この話だと、例えば4年連続儲けて5年目に損した人は1+1+1+1-1=3万ドル儲けてますし、
胴元の取り分が書かれていないので、毎年儲けの合計と損の合計は等しくて、全体としては損得なしです。
何より5万ドルの儲けでは面白くない。
ここはバフェットの寓話を借用して
資産1万ドルからスタート、
半数は1万ドル儲けて資産2万ドルに、残り半数は1万ドル損して文無しになって退場。
翌年は2万ドルを賭けて、半数は2万ドル儲けて資産4万ドルに、残り半数は2万ドル損して文無しになって退場。
これだと5年後には32万ドル、10年後は10人が約一千万ドルになって面白くなります。本もさぞかし売れるでしょうね。

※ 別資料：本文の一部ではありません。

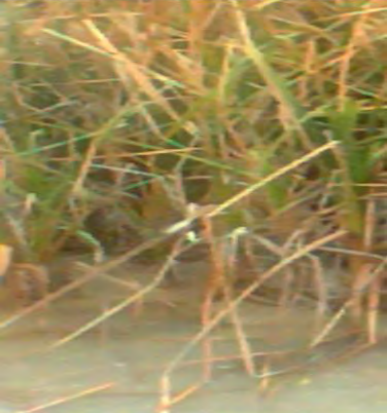
Figure 6. Botomos (locale merged plant )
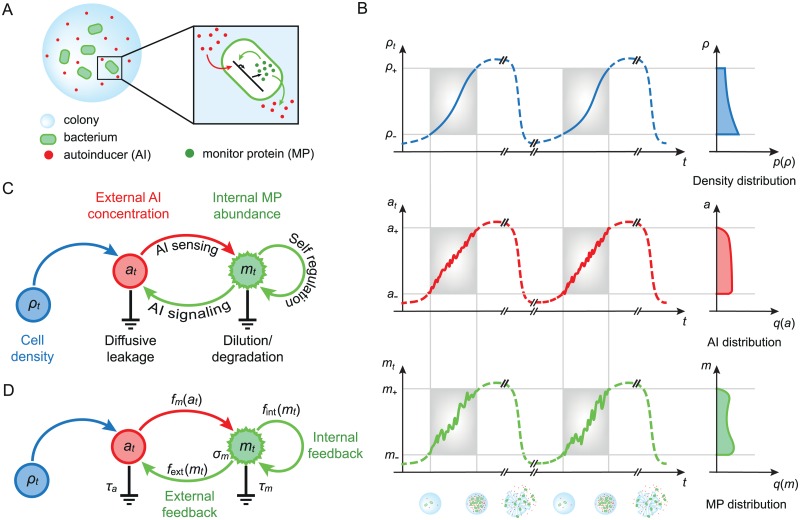
Signals, statistics, and dynamics in quorum sensing.
A. A growing bacterial colony tracks the concentration of endogenously produced autoinducers (AIs) via the internal abundance of a monitor protein (MP). B. The quorum-sensing system responds to changing cell density ρ by regulating the concentration of external autoinducers a
t and the internal concentration of MPs m
t. A succession of identical growth cycles yields stationary distributions for ρ, a, and m within the operational range of quorum sensing (shaded frames). C. Dependency graph modeling quorum sensing with feedback from MP expression to AI signaling and to AI sensing. D. Functions parametrizing the stochastic dynamics of the quorum-sensing response. The AI output rate f
ext and the self-regulation level f
int are emphasized as the external and internal feedback, respectively.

開業医と勤務医の収入についても,生存バイアスが全く無視されており,ついに診療所の再診料を引き下げて病院と同一にすることが既定路線です。億の借金と廃院リスクを背負って開業している開業医と,ほとんど解雇の無い勤務医の給料を比較して同一にしようというのです。生存している開業医というのは,いわば成功者であり,その陰には倒産に追い込まれた敗者がいることが,全く考慮されていない。本当にこの国はおかしい。
■小金持ちがさらに太るだけでは?
>反企業・親労組という点で一貫している。
私は中小企業と派遣でしか働いたことがありません。社長が集金に行かないと給料が出ないような、中小企業で組合運動をやっても意味がありません。
日本で成功している組合活動は、電力業界、公務員、鉄道、弁護士等でしょう。彼らは、最終的には価格に上乗せして、非組合員、私のような派遣労働者に負担押し付けることが可能です。
結局、うるさい奴に金あげて、痛みを感じさせないように負担させるだけ。
>こういう「勝者を罰する」国から企業は脱出し、労働者に分配すべき所得も減り、すべての人が貧しくなるだろう。
民主党を支持していうるのは、投資リターンがマイナスの9687人側なのでしょう。
その人々にとって、もうけが出ている人々に多くのものを負担してもらうのが正義なのだと思います。
その結果すべての人が貧しくなっても、自分だけが貧しく、その他の人間が富める社会よりはましなのでしょう。
民主党が国としての最適な政策を取れない理由がその辺りにあるのだと思います。
逆に言うと民主党が与党になったのは、投資リターンがマイナスの人々が大多数になった証拠なのでしょう。その人々に「負けたのだからおとなしく負けを認めろ」と言っても無駄だと思いますね。